→ **Required actions**:
**A)** Return the passage from the Sex and the City interview starting at "From Mireya Acierto/" and ending at "to the characters?", copied word for word.
**B)** According to the Sex and the City interview, which season of the show is Candace Bushnell a big fan of?

→ **Text section**:
Fairless: It was coming into a landscape of television which was not good. We forget Sex and the City was the first major TV show that HBO did. It came out before The Sopranos. So even Sex and the City at its worst is probably a lot better than what was on network television at that time.

Garroni: In our 10,000 hours we’ve done of Sex and the City, I think that’s something that gets lost. It was really Sex and the City that broke through before The Sopranos. 

Chelsea Fairless and Lauren Garroni

From Mireya Acierto/ Getty Images

You guys recently spoke to Candace Bushnell, who wrote the column that inspired the series and whom Carrie Bradshaw is based on. What were her first impressions of the show? 

Fairless: She is a big fan of the first season because it’s much closer to her column. I think that she really likes the show that they initially tried to make. Which is not to say she didn’t like where it went, but it was just closer to her idea of what it would be.

Garroni: [Creator] Darren [Star] sought out Candace, and she was a little surprised because her column was for people in New York. The book itself was a kind of cult-niche piece of media. He was really burnt out from network television and actively wanted to do something very gritty. 

Does the show resonate with you differently now, rewatching it as women who are closer in age to the characters?

Fairless: You really, truly understand the extent of these women’s struggles once you’ve actually been in the trenches. 

Garroni: The show gave us the impression that you would just go to the bank and have a date on Friday night, and you just sort of run into people.

→ **Data listing**:

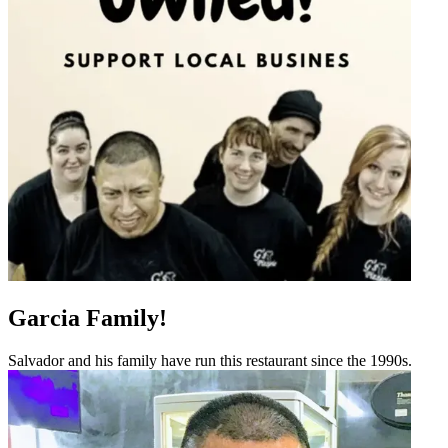
Garcia Family!
Salvador and his family have run this restaurant since the 1990s.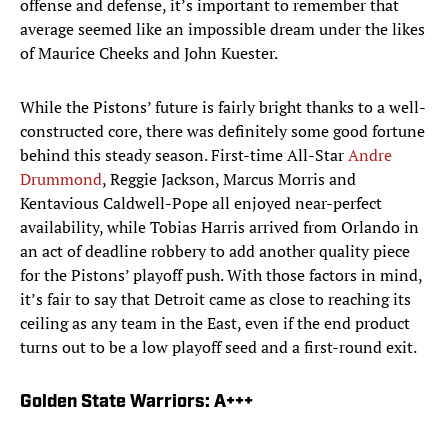
offense and defense, it’s important to remember that
average seemed like an impossible dream under the likes
of Maurice Cheeks and John Kuester.
While the Pistons’ future is fairly bright thanks to a well-
constructed core, there was definitely some good fortune
behind this steady season. First-time All-Star
Andre
Drummond
, Reggie Jackson, Marcus Morris and
Kentavious Caldwell-Pope all enjoyed near-perfect
availability, while Tobias Harris arrived from Orlando in
an act of deadline robbery to add another quality piece
for the Pistons’ playoff push. With those factors in mind,
it’s fair to say that Detroit came as close to reaching its
ceiling as any team in the East, even if the end product
turns out to be a low playoff seed and a first-round exit.
Golden State Warriors: A+++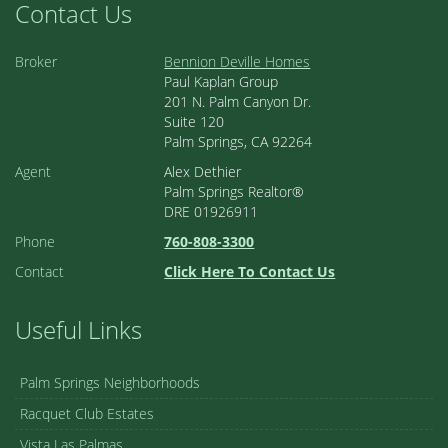
Contact Us
Broker
Bennion Deville Homes
Paul Kaplan Group
201 N. Palm Canyon Dr.
Suite 120
Palm Springs, CA 92264
Agent
Alex Dethier
Palm Springs Realtor®
DRE 01926911
Phone
760-808-3300
Contact
Click Here To Contact Us
Useful Links
Palm Springs Neighborhoods
Racquet Club Estates
Vista Las Palmas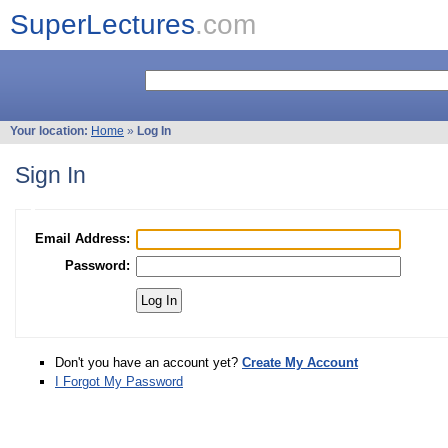
SuperLectures
.com
Your location:
Home
»
Log In
Sign In
Email Address:
Password:
Don't you have an account yet?
Create My Account
I Forgot My Password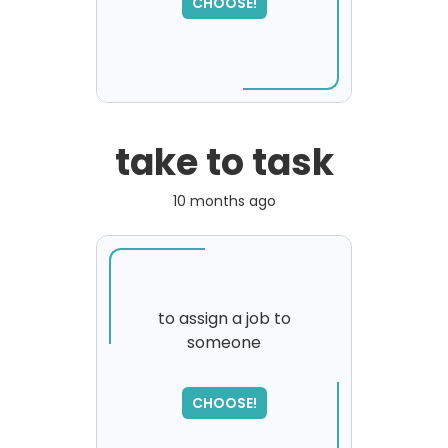
CHOOSE!
please try again...
take to task
10 months ago
to assign a job to
someone
SORRY
,
please try again...
CHOOSE!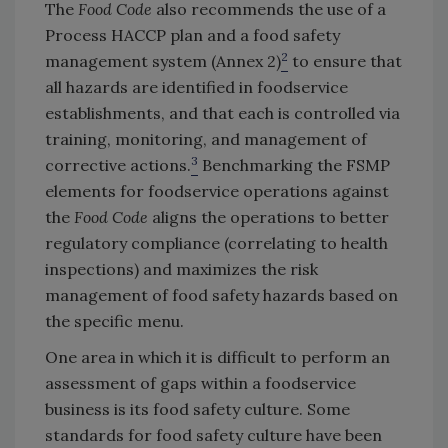
The
Food Code
also recommends the use of a
Process HACCP plan and a food safety
2
management system (Annex 2)
to ensure that
all hazards are identified in foodservice
establishments, and that each is controlled via
training, monitoring, and management of
3
corrective actions.
Benchmarking the FSMP
elements for foodservice operations against
the
Food Code
aligns the operations to better
regulatory compliance (correlating to health
inspections) and maximizes the risk
management of food safety hazards based on
the specific menu.
One area in which it is difficult to perform an
assessment of gaps within a foodservice
business is its food safety culture. Some
standards for food safety culture have been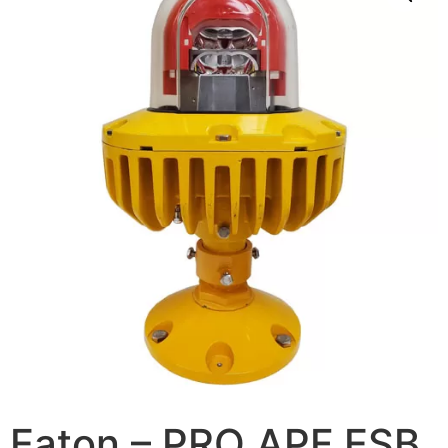
Eaton – PRO APF ESB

→ **Problem solutions**:
**A)**
From Mireya Acierto/ Getty Images

You guys recently spoke to Candace Bushnell, who wrote the column that inspired the series and whom Carrie Bradshaw is based on. What were her first impressions of the show? 

Fairless: She is a big fan of the first season because it’s much closer to her column. I think that she really likes the show that they initially tried to make. Which is not to say she didn’t like where it went, but it was just closer to her idea of what it would be.

Garroni: [Creator] Darren [Star] sought out Candace, and she was a little surprised because her column was for people in New York. The book itself was a kind of cult-niche piece of media. He was really burnt out from network television and actively wanted to do something very gritty. 

Does the show resonate with you differently now, rewatching it as women who are closer in age to the characters?

**B)** The first season.